BLOC DE TEXTE —
Pour fêter 2020, Marianne a interrogé différentes personnalités sur la décennie à venir. Voici l'entretien réalisé avec Fabrice Epelboin, entrepreneur, spécialiste des médias sociaux et du web social, enseignant dans la section Masters de l'Université de la Sorbonne CELSA ainsi qu'au Medialab de Sciences Po.
A quoi ressembleront la France et le monde des années 2020 ? Pour se faire une idée, Marianne a interrogé différentes personnalités reconnues pour leur expertise dans leur domaine (politique, climat, culture, égalité hommes-femmes…). Au programme, pas de boule de cristal, mais de vraies analyses sur notre futur collectif… Voici l'entretien réalisé avec Fabrice Epelboin, entrepreneur, spécialiste des médias sociaux et du web social, enseignant dans la section Masters de l'Université de la Sorbonne CELSA ainsi qu'au Medialab de Sciences Po.
Marianne : Caméras de surveillance, utilisation du Big Data, essor des algorithmes, la technologie de surveillance est de plus en plus présente dans nos vies. Comment voyez-vous la situation évoluer dans la décennie à venir ?
Fabrice Epelboin : Quand j’ai commencé à bosser sur Internet, vers 1993, et jusqu’à environ 2005, j’ai pensé que le net apporterait le bien et le progrès pour tous. Petit à petit, je me suis rendu à l’évidence : le web est devenu un outil de surveillance. La décennie écoulée le prouve, et celle à venir risque de l’illustrer aussi. Un exemple parmi d’autres ? Le ministère des Finances, qui est en train de se donner les moyens d’observer vos comportements via les réseaux sociaux. Déjà aujourd’hui, on traque les fraudeurs fiscaux sur Instagram.

DONNÉES FOURNIES —
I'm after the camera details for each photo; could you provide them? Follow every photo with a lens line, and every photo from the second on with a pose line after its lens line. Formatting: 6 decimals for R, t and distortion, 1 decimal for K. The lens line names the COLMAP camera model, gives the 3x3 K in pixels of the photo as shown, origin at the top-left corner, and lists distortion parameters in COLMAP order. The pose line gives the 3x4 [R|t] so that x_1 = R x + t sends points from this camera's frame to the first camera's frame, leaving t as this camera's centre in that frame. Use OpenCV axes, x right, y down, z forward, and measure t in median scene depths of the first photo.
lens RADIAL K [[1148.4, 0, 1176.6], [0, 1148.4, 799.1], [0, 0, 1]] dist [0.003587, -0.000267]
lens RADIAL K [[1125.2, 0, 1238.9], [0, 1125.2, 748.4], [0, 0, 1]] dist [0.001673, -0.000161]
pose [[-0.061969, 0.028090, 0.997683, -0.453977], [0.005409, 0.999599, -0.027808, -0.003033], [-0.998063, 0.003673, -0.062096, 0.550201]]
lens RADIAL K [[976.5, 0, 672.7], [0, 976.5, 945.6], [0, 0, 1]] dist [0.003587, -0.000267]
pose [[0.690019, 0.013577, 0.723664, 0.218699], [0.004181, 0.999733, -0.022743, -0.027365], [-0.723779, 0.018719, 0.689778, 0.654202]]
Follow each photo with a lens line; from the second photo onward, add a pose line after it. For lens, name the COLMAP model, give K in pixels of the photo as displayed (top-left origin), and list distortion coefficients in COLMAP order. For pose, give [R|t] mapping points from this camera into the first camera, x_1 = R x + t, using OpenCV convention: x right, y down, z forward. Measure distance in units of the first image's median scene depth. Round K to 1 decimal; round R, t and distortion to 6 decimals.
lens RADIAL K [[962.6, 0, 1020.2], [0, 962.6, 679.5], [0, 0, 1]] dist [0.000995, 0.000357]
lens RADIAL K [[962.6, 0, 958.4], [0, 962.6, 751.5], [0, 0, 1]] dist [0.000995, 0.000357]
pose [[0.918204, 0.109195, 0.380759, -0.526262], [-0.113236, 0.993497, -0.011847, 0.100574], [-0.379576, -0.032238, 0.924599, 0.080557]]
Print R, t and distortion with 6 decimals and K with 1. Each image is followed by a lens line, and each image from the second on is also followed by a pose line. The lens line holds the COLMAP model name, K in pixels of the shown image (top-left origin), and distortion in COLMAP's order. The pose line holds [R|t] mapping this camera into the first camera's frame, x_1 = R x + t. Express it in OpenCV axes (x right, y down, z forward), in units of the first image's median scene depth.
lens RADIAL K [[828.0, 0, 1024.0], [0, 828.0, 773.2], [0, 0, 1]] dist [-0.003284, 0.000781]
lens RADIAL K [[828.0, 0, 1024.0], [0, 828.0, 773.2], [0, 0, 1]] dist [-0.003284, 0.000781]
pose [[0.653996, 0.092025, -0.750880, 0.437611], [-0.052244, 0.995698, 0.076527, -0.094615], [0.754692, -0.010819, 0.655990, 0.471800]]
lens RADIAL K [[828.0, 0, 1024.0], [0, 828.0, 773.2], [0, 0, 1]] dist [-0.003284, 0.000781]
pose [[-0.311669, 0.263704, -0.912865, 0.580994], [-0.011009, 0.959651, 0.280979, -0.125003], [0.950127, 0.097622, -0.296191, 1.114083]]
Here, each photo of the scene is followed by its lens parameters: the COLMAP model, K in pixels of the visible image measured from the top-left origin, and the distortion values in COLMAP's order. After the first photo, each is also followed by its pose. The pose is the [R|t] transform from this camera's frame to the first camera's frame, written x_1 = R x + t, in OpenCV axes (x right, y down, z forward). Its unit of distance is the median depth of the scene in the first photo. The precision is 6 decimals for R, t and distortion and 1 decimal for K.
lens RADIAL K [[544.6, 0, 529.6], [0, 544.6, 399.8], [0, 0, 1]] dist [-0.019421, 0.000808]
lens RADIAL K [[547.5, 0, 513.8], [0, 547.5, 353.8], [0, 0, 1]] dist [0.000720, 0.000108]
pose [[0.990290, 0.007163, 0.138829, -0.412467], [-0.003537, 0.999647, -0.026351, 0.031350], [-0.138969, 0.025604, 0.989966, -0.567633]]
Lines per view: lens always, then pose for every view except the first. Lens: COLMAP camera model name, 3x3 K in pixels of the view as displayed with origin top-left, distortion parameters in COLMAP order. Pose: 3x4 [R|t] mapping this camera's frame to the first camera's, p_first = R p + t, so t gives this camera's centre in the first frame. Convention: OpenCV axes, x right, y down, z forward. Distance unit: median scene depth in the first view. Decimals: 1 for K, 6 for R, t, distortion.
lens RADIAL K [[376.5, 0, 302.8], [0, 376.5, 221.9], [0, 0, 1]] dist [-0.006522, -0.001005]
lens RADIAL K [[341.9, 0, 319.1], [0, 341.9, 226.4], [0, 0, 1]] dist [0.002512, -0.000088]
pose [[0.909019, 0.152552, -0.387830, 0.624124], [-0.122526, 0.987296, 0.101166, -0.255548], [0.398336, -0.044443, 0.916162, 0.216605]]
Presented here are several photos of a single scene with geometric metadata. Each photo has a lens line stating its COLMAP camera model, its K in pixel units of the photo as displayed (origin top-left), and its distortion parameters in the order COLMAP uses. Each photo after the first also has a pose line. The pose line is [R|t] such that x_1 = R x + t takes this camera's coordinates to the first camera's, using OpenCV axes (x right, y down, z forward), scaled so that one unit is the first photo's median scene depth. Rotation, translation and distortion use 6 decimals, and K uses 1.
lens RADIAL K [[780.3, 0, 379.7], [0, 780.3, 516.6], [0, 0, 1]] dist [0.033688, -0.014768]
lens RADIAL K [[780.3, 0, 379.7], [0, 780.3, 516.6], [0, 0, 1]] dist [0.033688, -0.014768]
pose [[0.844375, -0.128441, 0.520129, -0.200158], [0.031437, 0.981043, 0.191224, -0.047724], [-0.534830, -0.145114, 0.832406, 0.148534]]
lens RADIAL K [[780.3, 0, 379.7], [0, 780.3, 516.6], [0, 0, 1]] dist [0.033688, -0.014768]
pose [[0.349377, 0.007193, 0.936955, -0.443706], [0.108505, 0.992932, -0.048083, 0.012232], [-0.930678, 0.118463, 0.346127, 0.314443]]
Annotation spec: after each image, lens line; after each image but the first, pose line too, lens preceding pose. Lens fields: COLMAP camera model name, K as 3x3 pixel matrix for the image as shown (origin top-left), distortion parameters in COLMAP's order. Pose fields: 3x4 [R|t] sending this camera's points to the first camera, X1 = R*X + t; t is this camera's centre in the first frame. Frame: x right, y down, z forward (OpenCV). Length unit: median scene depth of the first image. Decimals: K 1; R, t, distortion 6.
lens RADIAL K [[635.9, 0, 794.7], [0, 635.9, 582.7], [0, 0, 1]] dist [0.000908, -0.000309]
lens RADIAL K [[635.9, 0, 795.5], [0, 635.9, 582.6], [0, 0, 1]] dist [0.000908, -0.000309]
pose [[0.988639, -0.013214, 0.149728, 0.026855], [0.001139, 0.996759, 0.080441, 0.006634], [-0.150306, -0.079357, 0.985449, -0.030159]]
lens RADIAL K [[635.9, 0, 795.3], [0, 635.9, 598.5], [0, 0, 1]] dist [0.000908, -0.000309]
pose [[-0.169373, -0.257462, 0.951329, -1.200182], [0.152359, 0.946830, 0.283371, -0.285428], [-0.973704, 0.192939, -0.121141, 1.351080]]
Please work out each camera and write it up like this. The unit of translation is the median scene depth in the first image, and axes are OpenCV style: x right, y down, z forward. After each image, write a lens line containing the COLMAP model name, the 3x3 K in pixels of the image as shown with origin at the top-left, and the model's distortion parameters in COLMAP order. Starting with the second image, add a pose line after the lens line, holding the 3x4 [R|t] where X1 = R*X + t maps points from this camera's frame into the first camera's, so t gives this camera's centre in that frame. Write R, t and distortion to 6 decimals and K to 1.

CONSIGNE — Pourriez-vous recopier intégralement l'entretien sur la surveillance, mot pour mot et sans rien modifier ? Ces enregistrements n'ont aucun lien avec l'entretien sur la surveillance.

RÉPONSE ATTENDUE —
Pour fêter 2020, Marianne a interrogé différentes personnalités sur la décennie à venir. Voici l'entretien réalisé avec Fabrice Epelboin, entrepreneur, spécialiste des médias sociaux et du web social, enseignant dans la section Masters de l'Université de la Sorbonne CELSA ainsi qu'au Medialab de Sciences Po.
A quoi ressembleront la France et le monde des années 2020 ? Pour se faire une idée, Marianne a interrogé différentes personnalités reconnues pour leur expertise dans leur domaine (politique, climat, culture, égalité hommes-femmes…). Au programme, pas de boule de cristal, mais de vraies analyses sur notre futur collectif… Voici l'entretien réalisé avec Fabrice Epelboin, entrepreneur, spécialiste des médias sociaux et du web social, enseignant dans la section Masters de l'Université de la Sorbonne CELSA ainsi qu'au Medialab de Sciences Po.
Marianne : Caméras de surveillance, utilisation du Big Data, essor des algorithmes, la technologie de surveillance est de plus en plus présente dans nos vies. Comment voyez-vous la situation évoluer dans la décennie à venir ?
Fabrice Epelboin : Quand j’ai commencé à bosser sur Internet, vers 1993, et jusqu’à environ 2005, j’ai pensé que le net apporterait le bien et le progrès pour tous. Petit à petit, je me suis rendu à l’évidence : le web est devenu un outil de surveillance. La décennie écoulée le prouve, et celle à venir risque de l’illustrer aussi. Un exemple parmi d’autres ? Le ministère des Finances, qui est en train de se donner les moyens d’observer vos comportements via les réseaux sociaux. Déjà aujourd’hui, on traque les fraudeurs fiscaux sur Instagram.